MATERIAL SHOWN:
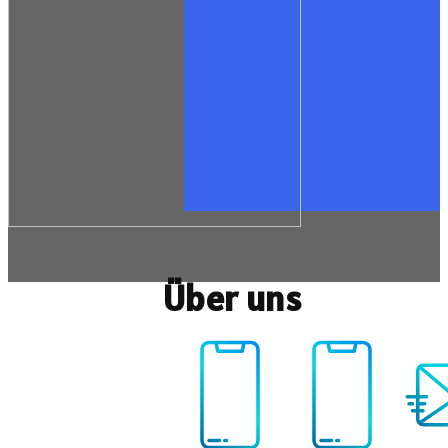
Über uns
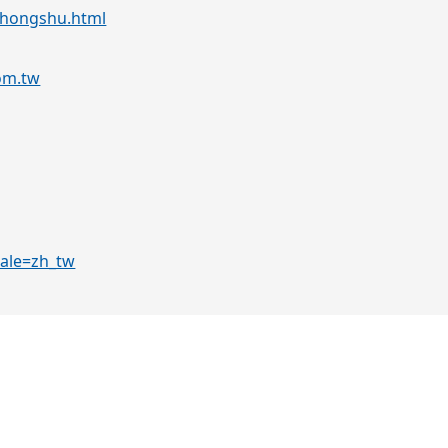
2026-07-14
115學年度教師甄選公告
2026-07-07
115學年度新光高中「國中免
重要
2026-06-30
長榮大學6門磨課師(MOOCs)夏季班
2026-06-23
116學年度四技二專「甄選入
重要
一入學測驗選採科目查詢系統網址及相關資訊
學術單位
所有消息
僑生專區
寵物經營科
餐飲管
國中部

TASK: Copy the listing word for word, excluding its pictures.

PROBLEM SOLUTION:
Über uns
2026-07-14
115學年度教師甄選公告
2026-07-07
115學年度新光高中「國中免
重要
2026-06-30
長榮大學6門磨課師(MOOCs)夏季班
2026-06-23
116學年度四技二專「甄選入
重要
一入學測驗選採科目查詢系統網址及相關資訊
學術單位
所有消息
僑生專區
寵物經營科
餐飲管
國中部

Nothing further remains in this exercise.